Well, it took two years, but Run-DMC is finally available in the iTunes Music Store as of Tuesday.

(One) day when I was chillin’ in Kentucky Fried Chicken
Just mindin’ my business, eatin’ food and finger lickin’
This dude walked in lookin’ strange and kind of funny
Went up to the front with a menu and his money
He didn’t walk straight, kind of side to side
He asked this old lady, “Yo, yo, um…is this Kentucky Fried?”
The lady said “Yeah”, smiled and he smiled back
He gave a quarter and his order, small fries, Big Mac!
You be illin’

RIP, R. L. Burnside

Just got word from RL Burnside’s label, Fat Possum, that the late blooming blues musician passed away today in Memphis at the age of 81. Going from a hardscrabble life as a sharecropper and fisherman, he recorded for the first time in 1968 but didn’t make it into the public eye until his 1996 collaboration with the Jon Spencer Blues Explosion. A great bluesman and a great voice.

Catching up; golf introduction

There’s something about business travel, even to a location with high-speed Internet, that makes it challenging to keep to a normal posting schedule. In our case here, the specific issues were:

  1. A game of golf, my first ever, played on a partly rainy day on Tuesday
  2. A bad cold that started arriving yesterday

I do not think that (b) is connected, at least not directly, to (a). I rode in a four passenger vehicle on Monday with a woman who was in the throes of a bad cold, and so far my symptoms (coughing, aching head, congestion) seem consistent with hers. Still, I’m pretty sure that the golf game didn’t help my resistance.

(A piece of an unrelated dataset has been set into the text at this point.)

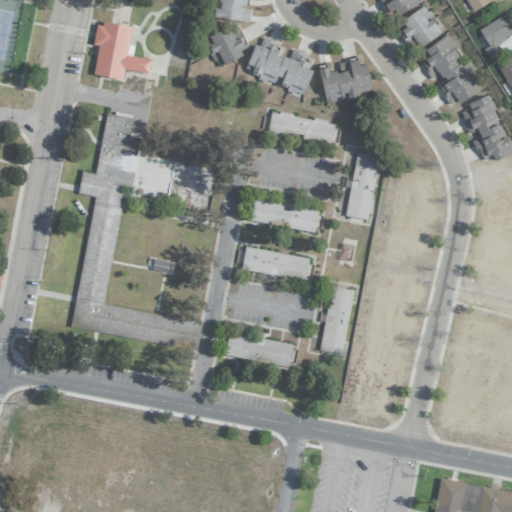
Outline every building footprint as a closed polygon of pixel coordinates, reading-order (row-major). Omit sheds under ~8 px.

My first round of golf, a full 18 holes, did two things. It opened a door into a world of male competition (our foursome and our competitors were all men) that I had not previously witnessed directly, and it made me aware how out of shape I am, at least from an upper-body perspective. I think my shoulders have stopped aching. Regarding the former, I will not disclose my score. It wouldn’t be a useful number, because we played best ball off the tee (we all played to the hole from the ball that went furthest on the drive), and because we all agreed to hold our scoring to eight strokes a hole max, so as not to inhibit the progress of a game. There were a few par threes, owing to the best ball rule, where I broke that eight-stroke ceiling and actually landed the ball in the hole on five or six strokes, but the rest of my scorecard is a wall of eights.

The good news is that I have nowhere to go but up. Heh.

Funny postlude: we were discussing career paths over an after dinner drink last night, and I prefaced a statement with the clause “Having spent most of my childhood and teenage years in a library…” The presales engineer who gave me the most pointers snorted, then asked, “Really? You didn’t spend them on the golf course?” Zing.